DATA EXTRACTS –
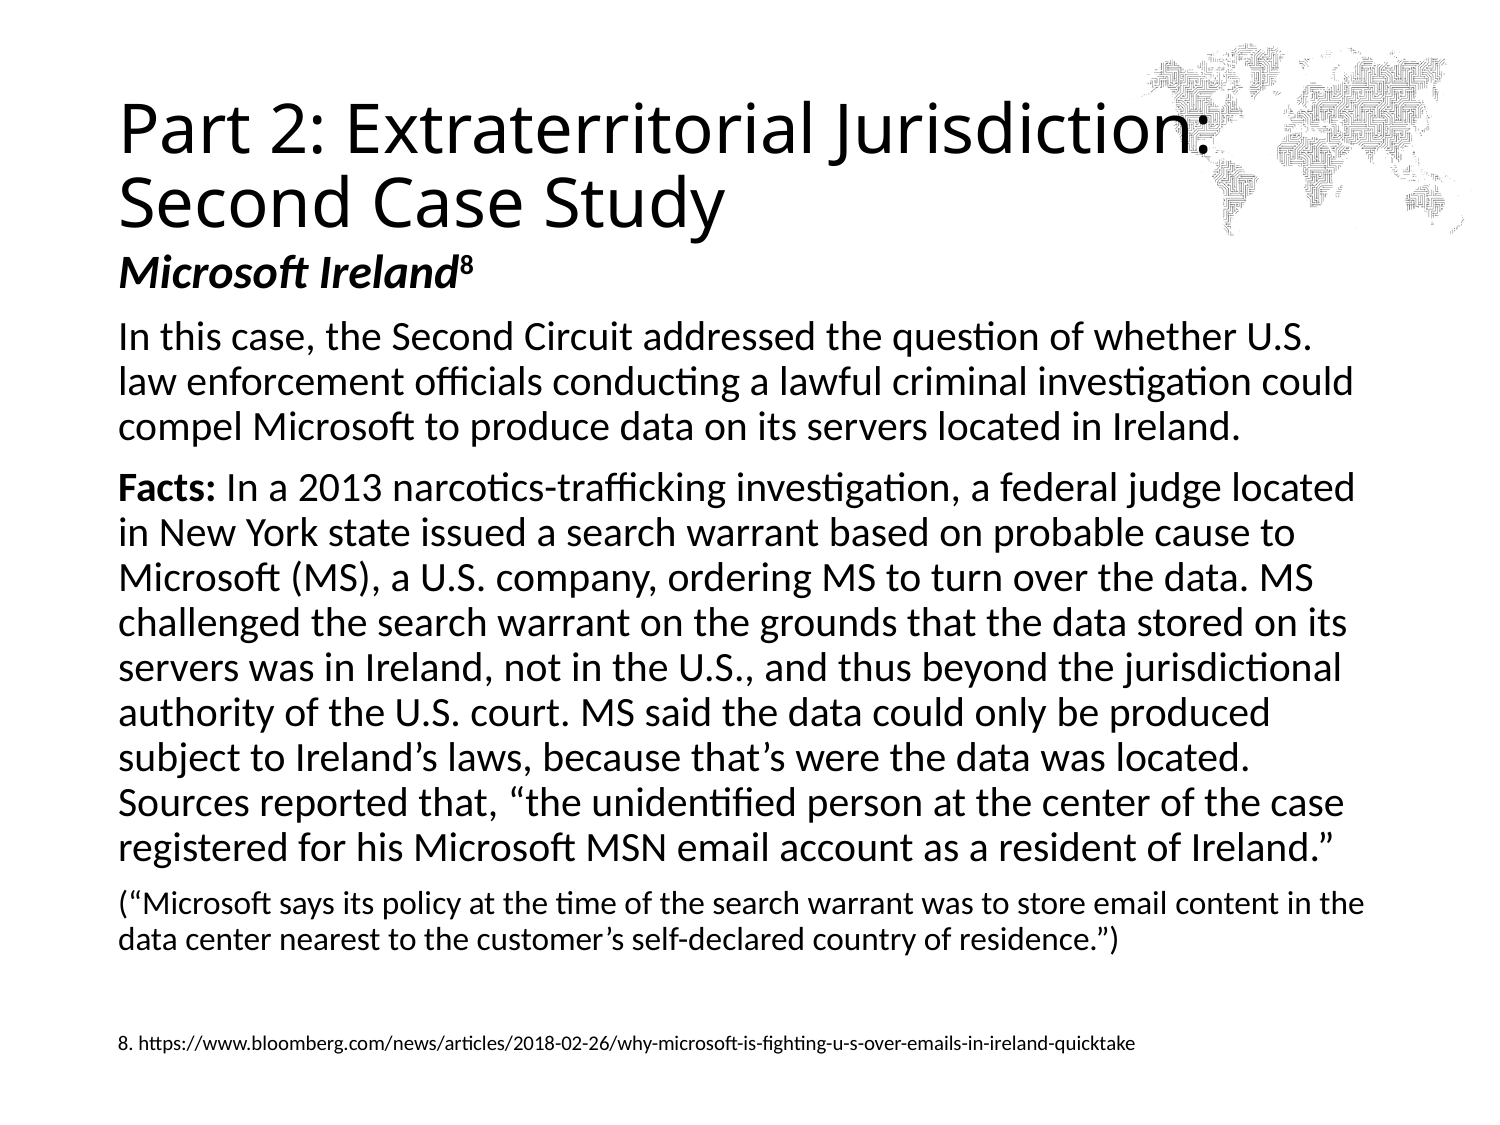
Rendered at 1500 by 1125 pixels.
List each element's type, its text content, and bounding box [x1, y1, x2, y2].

list Microsoft Ireland8 In this case, the Second Circuit addressed the question of whether U.S. law enforcement officials conducting a lawful criminal investigation could compel Microsoft to produce data on its servers located in Ireland. Facts: In a 2013 narcotics-trafficking investigation, a federal judge located in New York state issued a search warrant based on probable cause to Microsoft (MS), a U.S. company, ordering MS to turn over the data. MS challenged the search warrant on the grounds that the data stored on its servers was in Ireland, not in the U.S., and thus beyond the jurisdictional authority of the U.S. court. MS said the data could only be produced subject to Ireland’s laws, because that’s were the data was located. Sources reported that, “the unidentified person at the center of the case registered for his Microsoft MSN email account as a resident of Ireland.” (“Microsoft says its policy at the time of the search warrant was to store email content in the data center nearest to the customer’s self-declared country of residence.”) [102, 239, 1398, 989]
picture [1128, 43, 1472, 237]
title Part 2: Extraterritorial Jurisdiction: Second Case Study [102, 59, 1398, 239]
text_box 8. https://www.bloomberg.com/news/articles/2018-02-26/why-microsoft-is-fighting-u-s-over-emails-in-ireland-quicktake [103, 1021, 1397, 1087]
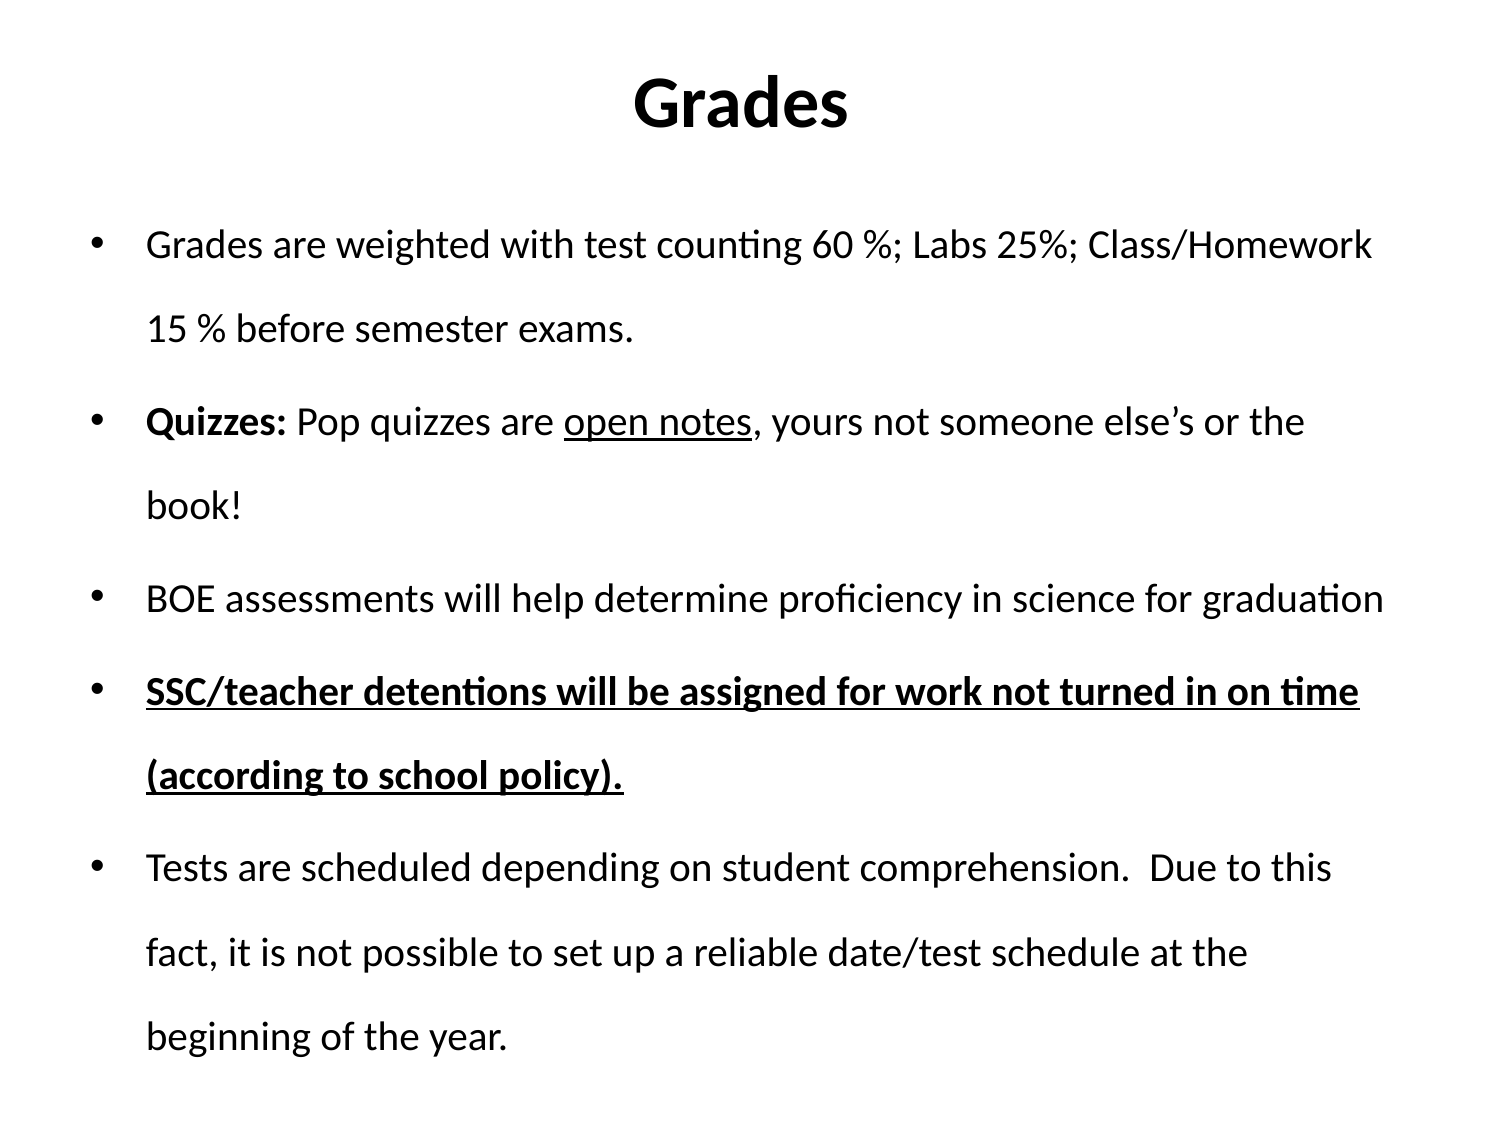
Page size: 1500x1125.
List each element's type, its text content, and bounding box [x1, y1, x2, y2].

title Grades [75, 45, 1425, 150]
list Grades are weighted with test counting 60 %; Labs 25%; Class/Homework 15 % before semester exams. Quizzes: Pop quizzes are open notes, yours not someone else’s or the book! BOE assessments will help determine proficiency in science for graduation SSC/teacher detentions will be assigned for work not turned in on time (according to school policy). Tests are scheduled depending on student comprehension. Due to this fact, it is not possible to set up a reliable date/test schedule at the beginning of the year. [75, 174, 1425, 1125]
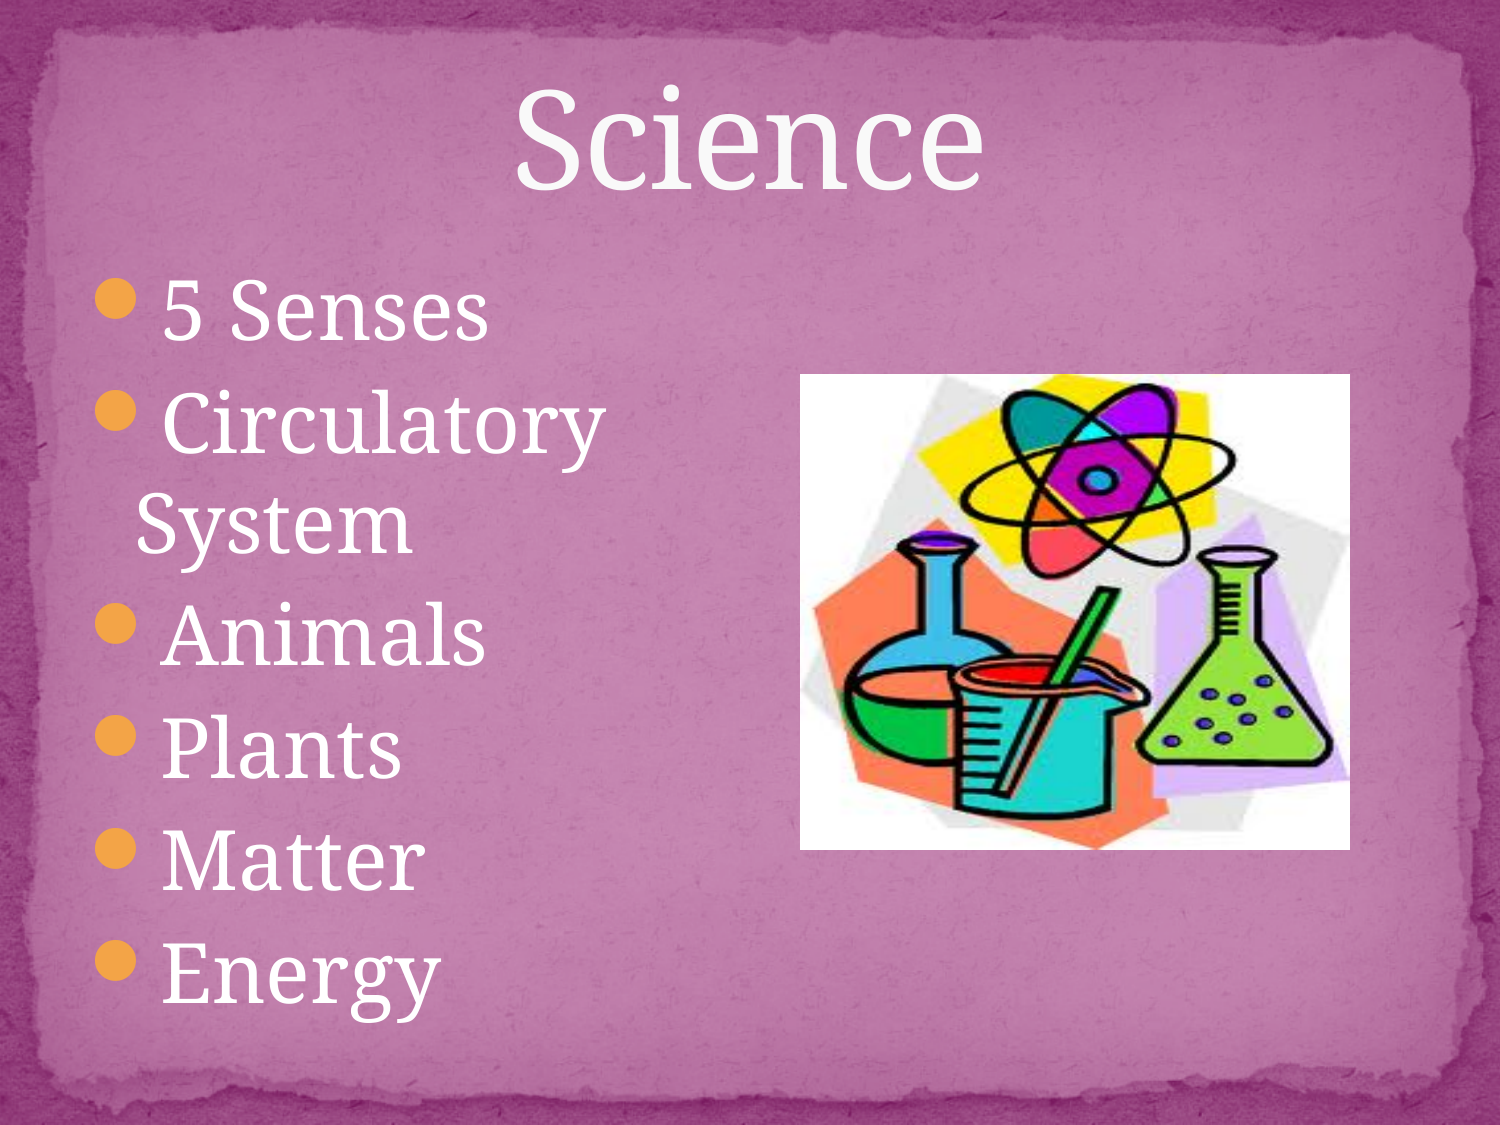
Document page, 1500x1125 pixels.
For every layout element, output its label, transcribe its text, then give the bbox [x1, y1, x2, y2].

title Science [74, 24, 1425, 225]
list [801, 376, 1349, 849]
list 5 Senses Circulatory System Animals Plants Matter Energy [75, 249, 741, 1000]
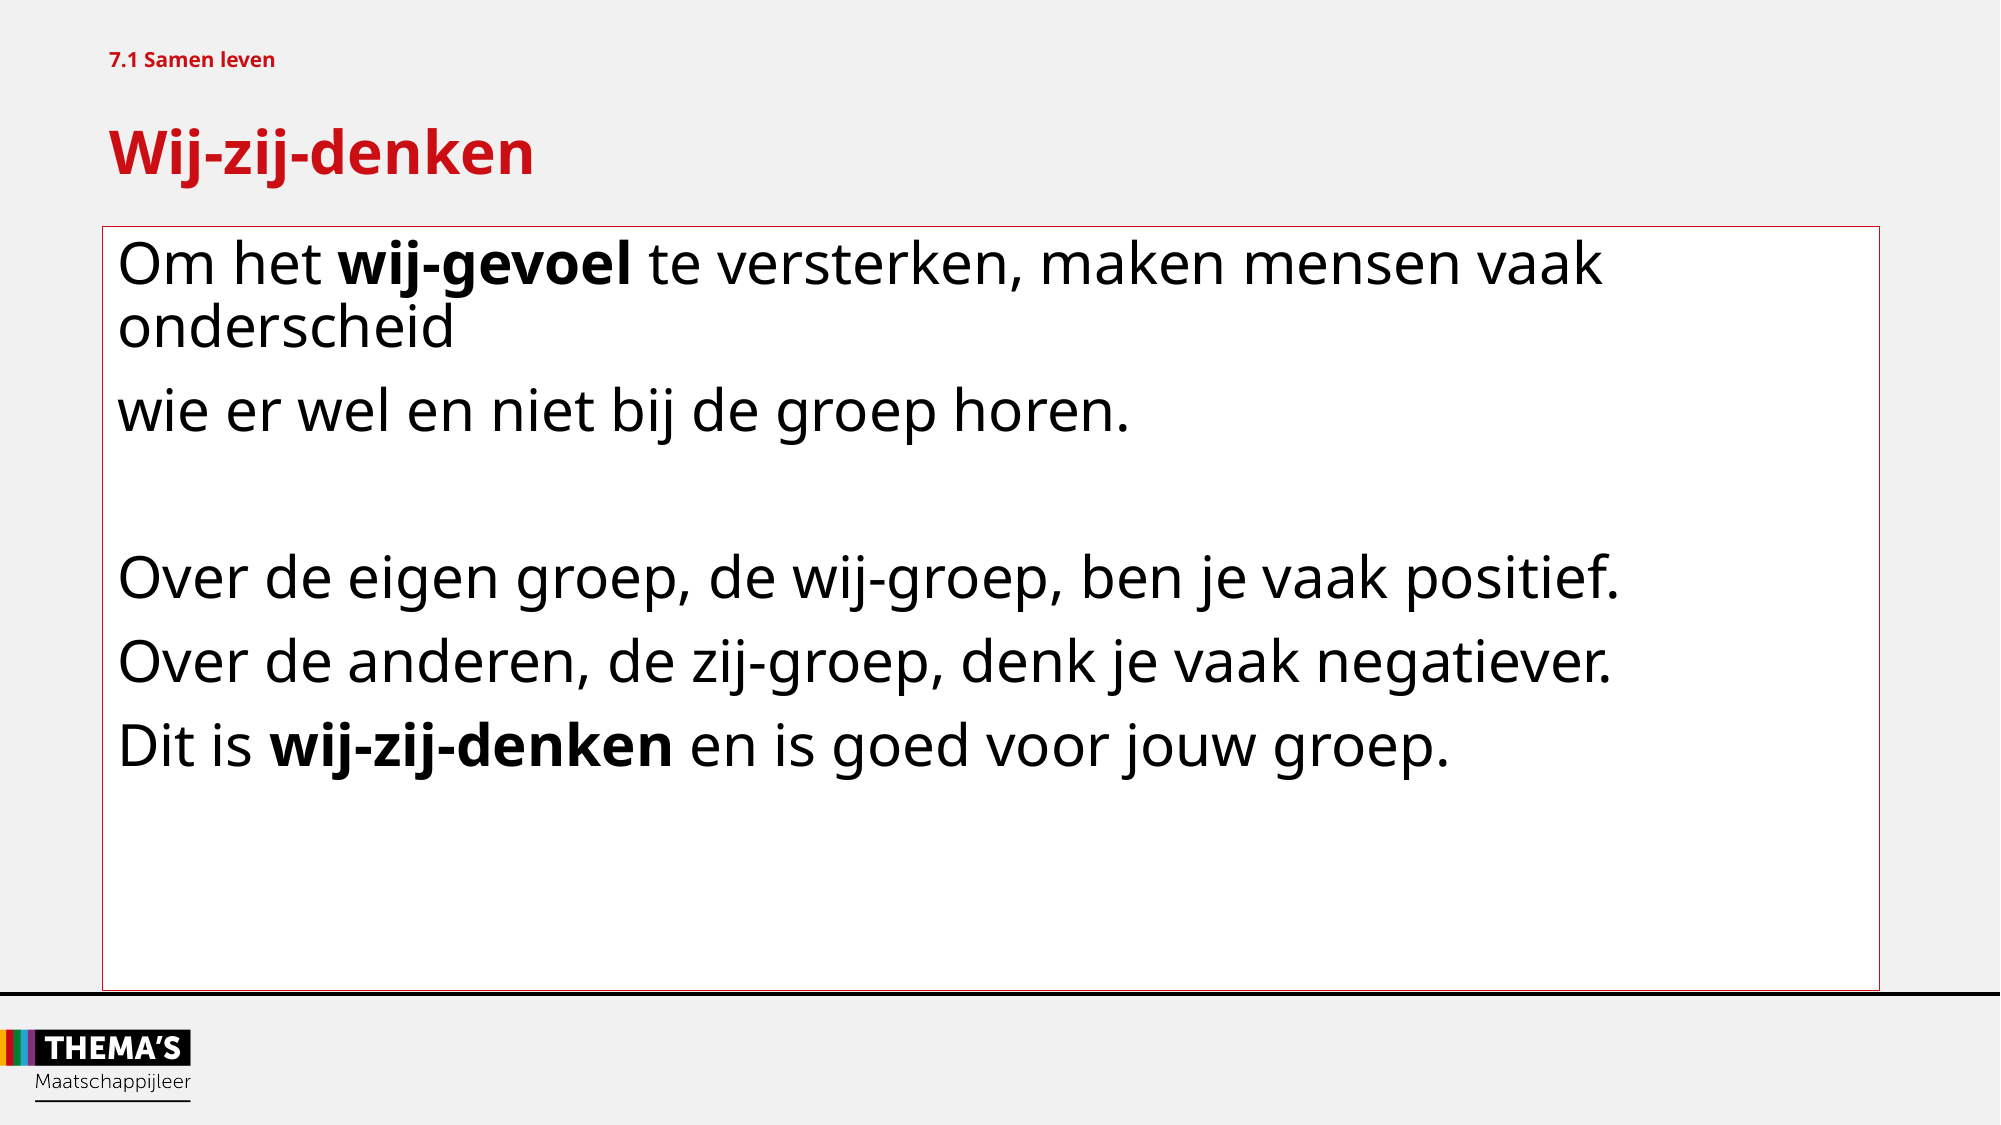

DIRECTIVE – Everything from the line containing "Document page, 1500x1125 pixels." to the last line of the listing above is to be written out exactly, except the pictures, and nothing else.

ANSWER SECTION –
Document page, 1500x1125 pixels.
For every layout element, output its label, transcribe its text, then give the bbox [x1, y1, x2, y2].

title Science [74, 24, 1425, 225]
list [801, 376, 1349, 849]
list 5 Senses Circulatory System Animals Plants Matter Energy [75, 249, 741, 1000]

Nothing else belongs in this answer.